• [Task description]:
Please copy out the full listing that follows exactly; no picture belongs in the copy.

---*---

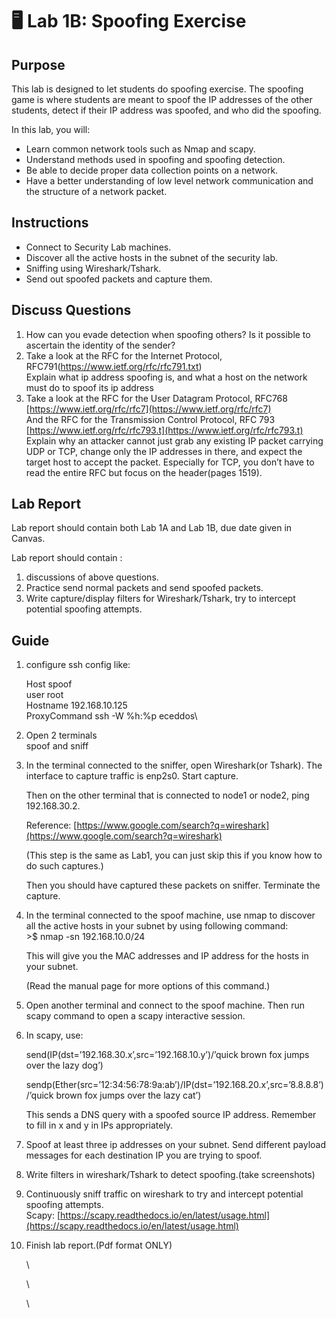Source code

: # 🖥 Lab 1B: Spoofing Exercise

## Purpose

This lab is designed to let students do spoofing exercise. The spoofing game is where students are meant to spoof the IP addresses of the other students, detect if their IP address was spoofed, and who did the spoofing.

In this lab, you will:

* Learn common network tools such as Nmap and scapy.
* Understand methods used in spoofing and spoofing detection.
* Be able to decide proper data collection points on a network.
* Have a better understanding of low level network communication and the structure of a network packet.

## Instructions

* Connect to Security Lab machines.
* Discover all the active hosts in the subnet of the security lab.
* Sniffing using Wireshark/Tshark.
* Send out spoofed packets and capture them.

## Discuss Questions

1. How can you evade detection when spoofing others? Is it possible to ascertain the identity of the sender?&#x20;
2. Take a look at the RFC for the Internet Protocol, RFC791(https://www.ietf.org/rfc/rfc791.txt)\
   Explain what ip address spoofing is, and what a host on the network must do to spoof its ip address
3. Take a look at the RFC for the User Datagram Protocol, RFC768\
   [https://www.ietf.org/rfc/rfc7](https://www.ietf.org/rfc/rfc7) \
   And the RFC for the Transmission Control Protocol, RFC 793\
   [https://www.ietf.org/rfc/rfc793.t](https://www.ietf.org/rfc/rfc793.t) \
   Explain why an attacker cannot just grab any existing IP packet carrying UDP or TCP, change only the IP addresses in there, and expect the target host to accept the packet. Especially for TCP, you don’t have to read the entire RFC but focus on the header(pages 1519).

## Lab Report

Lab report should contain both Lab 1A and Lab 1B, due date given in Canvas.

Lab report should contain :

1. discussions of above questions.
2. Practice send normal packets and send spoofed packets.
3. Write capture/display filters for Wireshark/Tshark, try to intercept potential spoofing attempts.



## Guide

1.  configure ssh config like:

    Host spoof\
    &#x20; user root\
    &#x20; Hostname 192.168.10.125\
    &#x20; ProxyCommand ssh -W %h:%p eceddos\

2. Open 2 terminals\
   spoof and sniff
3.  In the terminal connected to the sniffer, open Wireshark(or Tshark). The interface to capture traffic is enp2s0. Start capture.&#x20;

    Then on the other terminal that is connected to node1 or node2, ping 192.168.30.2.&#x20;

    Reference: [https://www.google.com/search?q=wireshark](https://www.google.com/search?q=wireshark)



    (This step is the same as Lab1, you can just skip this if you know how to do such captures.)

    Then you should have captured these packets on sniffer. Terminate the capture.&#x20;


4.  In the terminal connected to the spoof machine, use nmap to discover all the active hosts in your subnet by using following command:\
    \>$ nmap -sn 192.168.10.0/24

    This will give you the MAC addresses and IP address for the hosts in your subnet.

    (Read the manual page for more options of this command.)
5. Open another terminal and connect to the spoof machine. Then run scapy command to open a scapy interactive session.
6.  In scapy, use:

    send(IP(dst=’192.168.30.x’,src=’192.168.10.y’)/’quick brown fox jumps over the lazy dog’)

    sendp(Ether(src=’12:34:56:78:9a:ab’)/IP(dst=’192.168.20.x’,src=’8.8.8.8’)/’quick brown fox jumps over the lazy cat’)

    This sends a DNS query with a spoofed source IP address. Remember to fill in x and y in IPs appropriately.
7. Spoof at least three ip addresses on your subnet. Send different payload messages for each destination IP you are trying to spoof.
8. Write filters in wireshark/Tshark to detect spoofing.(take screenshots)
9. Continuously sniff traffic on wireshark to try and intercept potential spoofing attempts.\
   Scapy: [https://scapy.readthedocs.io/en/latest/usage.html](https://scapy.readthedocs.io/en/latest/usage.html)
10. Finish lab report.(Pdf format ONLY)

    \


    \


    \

---*---

• [Solution to this problem]:
Source code

: # 🖥 Lab 1B: Spoofing Exercise

## Purpose

This lab is designed to let students do spoofing exercise. The spoofing game is where students are meant to spoof the IP addresses of the other students, detect if their IP address was spoofed, and who did the spoofing.

In this lab, you will:

* Learn common network tools such as Nmap and scapy.
* Understand methods used in spoofing and spoofing detection.
* Be able to decide proper data collection points on a network.
* Have a better understanding of low level network communication and the structure of a network packet.

## Instructions

* Connect to Security Lab machines.
* Discover all the active hosts in the subnet of the security lab.
* Sniffing using Wireshark/Tshark.
* Send out spoofed packets and capture them.

## Discuss Questions

1. How can you evade detection when spoofing others? Is it possible to ascertain the identity of the sender?&#x20;
2. Take a look at the RFC for the Internet Protocol, RFC791(https://www.ietf.org/rfc/rfc791.txt)\
   Explain what ip address spoofing is, and what a host on the network must do to spoof its ip address
3. Take a look at the RFC for the User Datagram Protocol, RFC768\
   [https://www.ietf.org/rfc/rfc7](https://www.ietf.org/rfc/rfc7) \
   And the RFC for the Transmission Control Protocol, RFC 793\
   [https://www.ietf.org/rfc/rfc793.t](https://www.ietf.org/rfc/rfc793.t) \
   Explain why an attacker cannot just grab any existing IP packet carrying UDP or TCP, change only the IP addresses in there, and expect the target host to accept the packet. Especially for TCP, you don’t have to read the entire RFC but focus on the header(pages 1519).

## Lab Report

Lab report should contain both Lab 1A and Lab 1B, due date given in Canvas.

Lab report should contain :

1. discussions of above questions.
2. Practice send normal packets and send spoofed packets.
3. Write capture/display filters for Wireshark/Tshark, try to intercept potential spoofing attempts.



## Guide

1.  configure ssh config like:

    Host spoof\
    &#x20; user root\
    &#x20; Hostname 192.168.10.125\
    &#x20; ProxyCommand ssh -W %h:%p eceddos\

2. Open 2 terminals\
   spoof and sniff
3.  In the terminal connected to the sniffer, open Wireshark(or Tshark). The interface to capture traffic is enp2s0. Start capture.&#x20;

    Then on the other terminal that is connected to node1 or node2, ping 192.168.30.2.&#x20;

    Reference: [https://www.google.com/search?q=wireshark](https://www.google.com/search?q=wireshark)



    (This step is the same as Lab1, you can just skip this if you know how to do such captures.)

    Then you should have captured these packets on sniffer. Terminate the capture.&#x20;


4.  In the terminal connected to the spoof machine, use nmap to discover all the active hosts in your subnet by using following command:\
    \>$ nmap -sn 192.168.10.0/24

    This will give you the MAC addresses and IP address for the hosts in your subnet.

    (Read the manual page for more options of this command.)
5. Open another terminal and connect to the spoof machine. Then run scapy command to open a scapy interactive session.
6.  In scapy, use:

    send(IP(dst=’192.168.30.x’,src=’192.168.10.y’)/’quick brown fox jumps over the lazy dog’)

    sendp(Ether(src=’12:34:56:78:9a:ab’)/IP(dst=’192.168.20.x’,src=’8.8.8.8’)/’quick brown fox jumps over the lazy cat’)

    This sends a DNS query with a spoofed source IP address. Remember to fill in x and y in IPs appropriately.
7. Spoof at least three ip addresses on your subnet. Send different payload messages for each destination IP you are trying to spoof.
8. Write filters in wireshark/Tshark to detect spoofing.(take screenshots)
9. Continuously sniff traffic on wireshark to try and intercept potential spoofing attempts.\
   Scapy: [https://scapy.readthedocs.io/en/latest/usage.html](https://scapy.readthedocs.io/en/latest/usage.html)
10. Finish lab report.(Pdf format ONLY)

    \


    \


    \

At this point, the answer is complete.